_Task brief:_ The number of lines below containing the word "action" is all that should be returned.

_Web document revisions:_
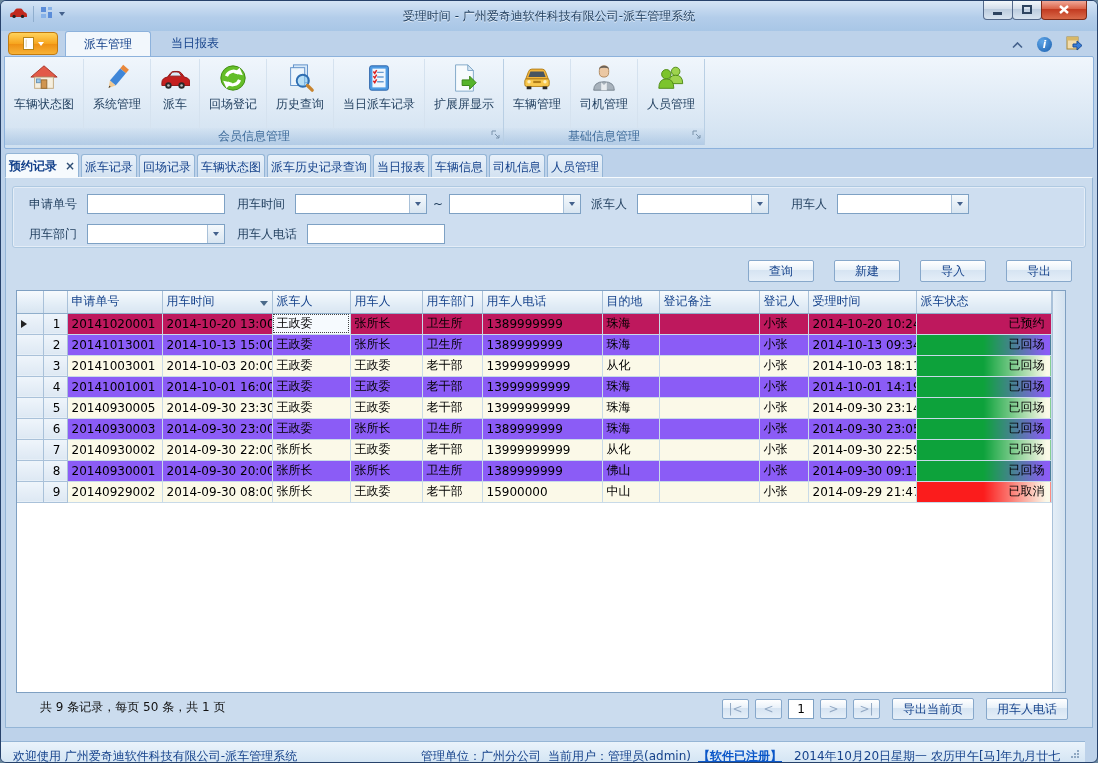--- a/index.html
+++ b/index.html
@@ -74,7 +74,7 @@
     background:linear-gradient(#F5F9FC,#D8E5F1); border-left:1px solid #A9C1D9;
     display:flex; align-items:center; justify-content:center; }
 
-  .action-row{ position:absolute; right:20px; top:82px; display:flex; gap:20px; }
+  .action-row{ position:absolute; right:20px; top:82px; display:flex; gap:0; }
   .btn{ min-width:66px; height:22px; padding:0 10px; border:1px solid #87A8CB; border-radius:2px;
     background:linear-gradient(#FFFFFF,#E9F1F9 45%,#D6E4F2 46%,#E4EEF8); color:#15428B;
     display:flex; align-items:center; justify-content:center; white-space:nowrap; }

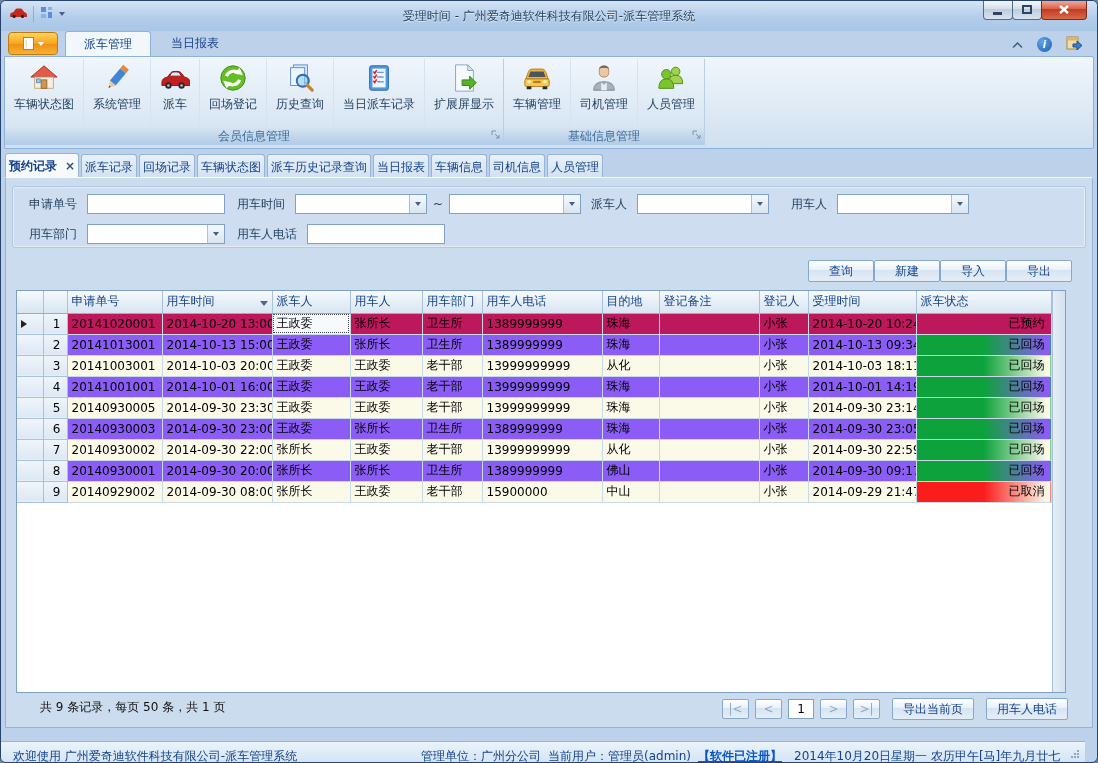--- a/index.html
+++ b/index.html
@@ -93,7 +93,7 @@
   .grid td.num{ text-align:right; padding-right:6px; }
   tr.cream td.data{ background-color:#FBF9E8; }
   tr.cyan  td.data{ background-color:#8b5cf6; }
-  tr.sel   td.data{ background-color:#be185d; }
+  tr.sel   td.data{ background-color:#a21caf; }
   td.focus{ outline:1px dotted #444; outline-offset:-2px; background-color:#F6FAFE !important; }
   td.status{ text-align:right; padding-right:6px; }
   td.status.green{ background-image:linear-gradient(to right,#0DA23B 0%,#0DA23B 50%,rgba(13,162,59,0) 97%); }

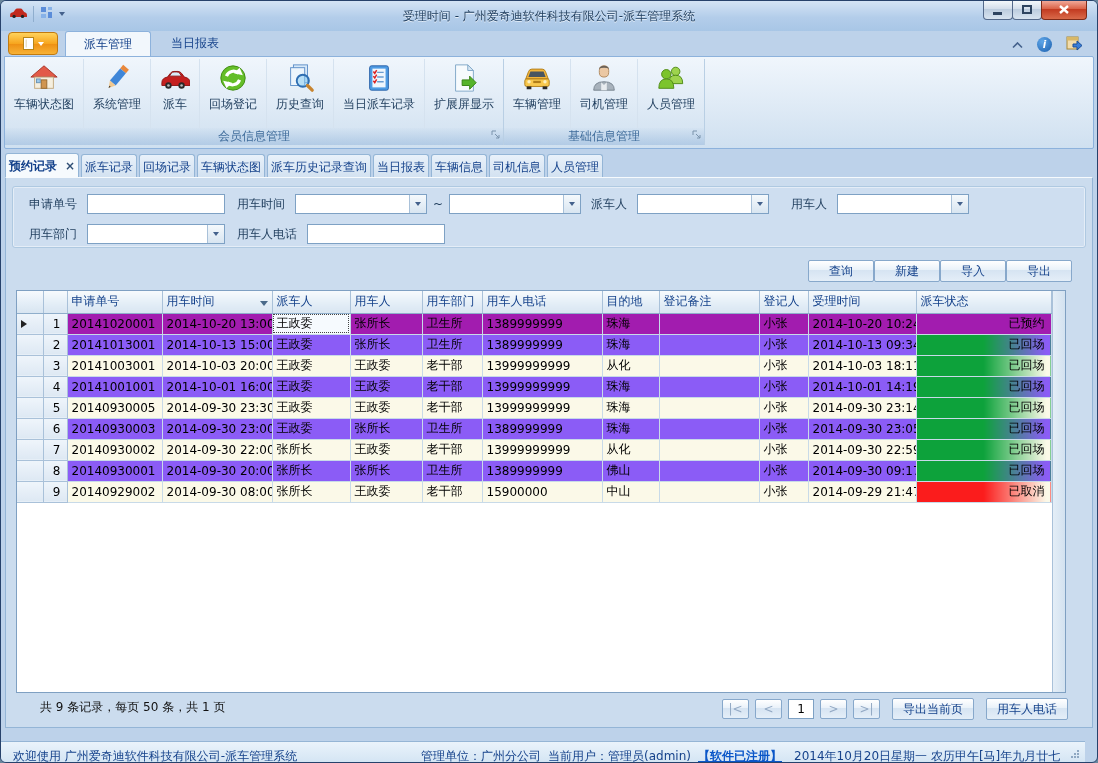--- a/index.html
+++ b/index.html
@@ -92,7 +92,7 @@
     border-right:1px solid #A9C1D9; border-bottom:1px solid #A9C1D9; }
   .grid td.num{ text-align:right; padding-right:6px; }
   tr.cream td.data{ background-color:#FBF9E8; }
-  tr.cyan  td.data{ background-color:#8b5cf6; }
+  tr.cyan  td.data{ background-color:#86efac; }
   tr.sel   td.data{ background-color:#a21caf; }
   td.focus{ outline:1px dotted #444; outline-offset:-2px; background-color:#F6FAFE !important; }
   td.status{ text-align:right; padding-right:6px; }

_Response:_ 2